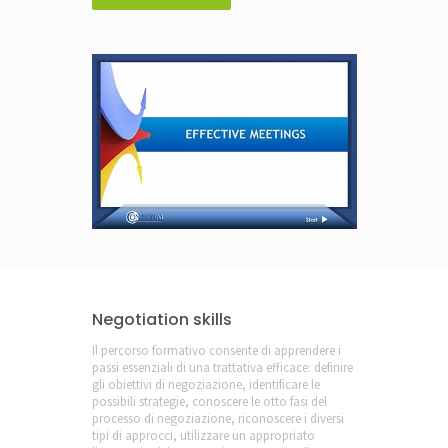
Negotiation skills
Il percorso formativo consente di apprendere i
passi essenziali di una trattativa efficace: definire
gli obiettivi di negoziazione, identificare le
possibili strategie, conoscere le otto fasi del
processo di negoziazione, riconoscere i diversi
tipi di approcci, utilizzare un appropriato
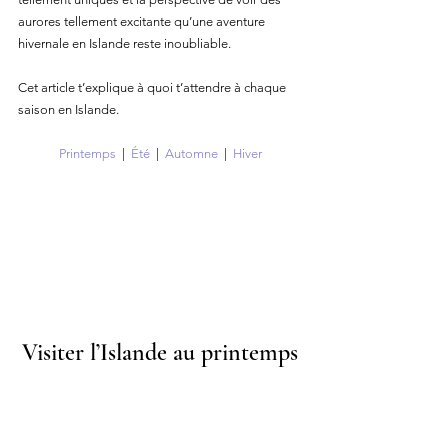
aurores tellement excitante qu’une aventure 
hivernale en Islande reste inoubliable.
Cet article t’explique à quoi t’attendre à chaque 
saison en Islande.
Printemps
  |  
Été
  |  
Automne
  |  
Hiver
Visiter l’Islande au printemps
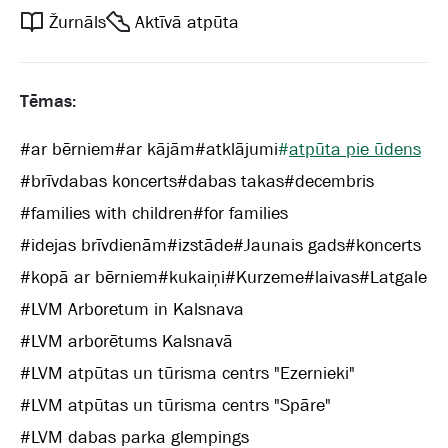
Žurnāls
Aktīvā atpūta
Tēmas:
#
ar bērniem
#
ar kājām
#
atklājumi
#
atpūta pie ūdens
#
brīvdabas koncerts
#
dabas takas
#
decembris
#
families with children
#
for families
#
idejas brīvdienām
#
izstāde
#
Jaunais gads
#
koncerts
#
kopā ar bērniem
#
kukaiņi
#
Kurzeme
#
laivas
#
Latgale
#
LVM Arboretum in Kalsnava
#
LVM arborētums Kalsnavā
#
LVM atpūtas un tūrisma centrs "Ezernieki"
#
LVM atpūtas un tūrisma centrs "Spāre"
#
LVM dabas parka glempings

★ ★ ★

Reproduce, word for word, every line of text in the records above, leaving the pictures out of your answer.

Negotiation skills
Il percorso formativo consente di apprendere i
passi essenziali di una trattativa efficace: definire
gli obiettivi di negoziazione, identificare le
possibili strategie, conoscere le otto fasi del
processo di negoziazione, riconoscere i diversi
tipi di approcci, utilizzare un appropriato
aurores tellement excitante qu’une aventure 
hivernale en Islande reste inoubliable.
Cet article t’explique à quoi t’attendre à chaque 
saison en Islande.
Printemps
  |  
Été
  |  
Automne
  |  
Hiver
Visiter l’Islande au printemps
Žurnāls
Aktīvā atpūta
Tēmas:
#
ar bērniem
#
ar kājām
#
atklājumi
#
atpūta pie ūdens
#
brīvdabas koncerts
#
dabas takas
#
decembris
#
families with children
#
for families
#
idejas brīvdienām
#
izstāde
#
Jaunais gads
#
koncerts
#
kopā ar bērniem
#
kukaiņi
#
Kurzeme
#
laivas
#
Latgale
#
LVM Arboretum in Kalsnava
#
LVM arborētums Kalsnavā
#
LVM atpūtas un tūrisma centrs "Ezernieki"
#
LVM atpūtas un tūrisma centrs "Spāre"
#
LVM dabas parka glempings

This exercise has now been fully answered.